▶ _PASSAGE FOR REVIEW_:
--

Service animals can be an excellent means therapy through company and support. In fact, they’ve become so popular that nowadays we seem to be seeing more service animals around than ever. That being said, it’s interesting that there are plenty of misconceptions around as to what exactly service animals are. First and foremost, it’s worth noting that there is a distinction between therapy animals, support animals, and service animals.
Types of Animal Therapy and Assistance
Service animals are trained to assist individuals who have a disability. They are alternatively known as assistance animals or by titles associated with their tasks. For example, many of us have heard of guide dogs, whose job it is to guide a person who is blind or visually impaired.
Conversely, emotional support animals provide therapeutic support to individuals with mental-health-related disabilities. These dogs can be kept in housing even when there is a “no pet” policy and they may travel with their owners on airplanes. Aside from this, owners of emotional support animals have no special rights to be accompanied by their animals anywhere where they might not be generally allowed.
Therapy animals, however, differ from both support and service animals by providing support to people other than their handlers. These animals are frequently invited to visit libraries, schools, hospices, hospitals, and assisted living communities due to the benefits that their services provide. Despite these benefits, therapy animal handlers have no special rights to be accompanied by their animals anywhere where animals are not allowed.

--

Retype the passage on service, support, and therapy animals above word for word, including its heading.

▶ _Data items_:
--

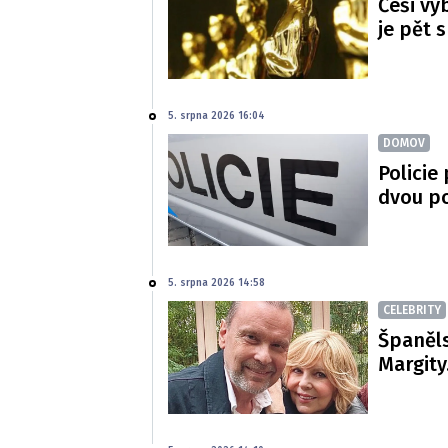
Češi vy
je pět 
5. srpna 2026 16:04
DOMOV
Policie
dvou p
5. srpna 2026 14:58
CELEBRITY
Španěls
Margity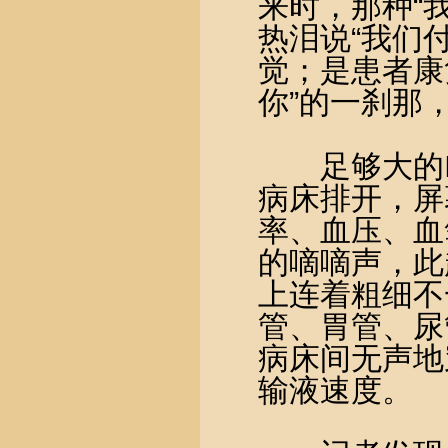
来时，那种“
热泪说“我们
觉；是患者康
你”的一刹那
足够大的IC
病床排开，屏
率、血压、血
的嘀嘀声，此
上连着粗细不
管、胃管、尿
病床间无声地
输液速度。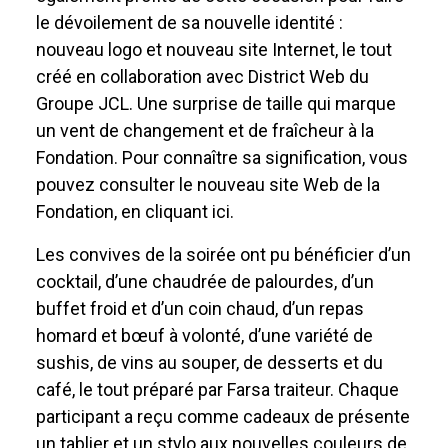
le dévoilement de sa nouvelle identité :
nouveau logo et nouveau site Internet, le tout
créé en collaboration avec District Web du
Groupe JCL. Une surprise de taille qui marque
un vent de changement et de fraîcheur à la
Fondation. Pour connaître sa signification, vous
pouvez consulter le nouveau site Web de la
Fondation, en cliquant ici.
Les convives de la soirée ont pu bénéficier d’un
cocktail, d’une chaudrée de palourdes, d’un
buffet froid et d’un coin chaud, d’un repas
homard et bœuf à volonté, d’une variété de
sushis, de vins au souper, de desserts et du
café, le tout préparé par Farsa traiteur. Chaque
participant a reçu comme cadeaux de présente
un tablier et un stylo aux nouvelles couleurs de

--

▶ _ANSWER BOX_:
Service animals can be an excellent means therapy through company and support. In fact, they’ve become so popular that nowadays we seem to be seeing more service animals around than ever. That being said, it’s interesting that there are plenty of misconceptions around as to what exactly service animals are. First and foremost, it’s worth noting that there is a distinction between therapy animals, support animals, and service animals.
Types of Animal Therapy and Assistance
Service animals are trained to assist individuals who have a disability. They are alternatively known as assistance animals or by titles associated with their tasks. For example, many of us have heard of guide dogs, whose job it is to guide a person who is blind or visually impaired.
Conversely, emotional support animals provide therapeutic support to individuals with mental-health-related disabilities. These dogs can be kept in housing even when there is a “no pet” policy and they may travel with their owners on airplanes. Aside from this, owners of emotional support animals have no special rights to be accompanied by their animals anywhere where they might not be generally allowed.
Therapy animals, however, differ from both support and service animals by providing support to people other than their handlers. These animals are frequently invited to visit libraries, schools, hospices, hospitals, and assisted living communities due to the benefits that their services provide. Despite these benefits, therapy animal handlers have no special rights to be accompanied by their animals anywhere where animals are not allowed.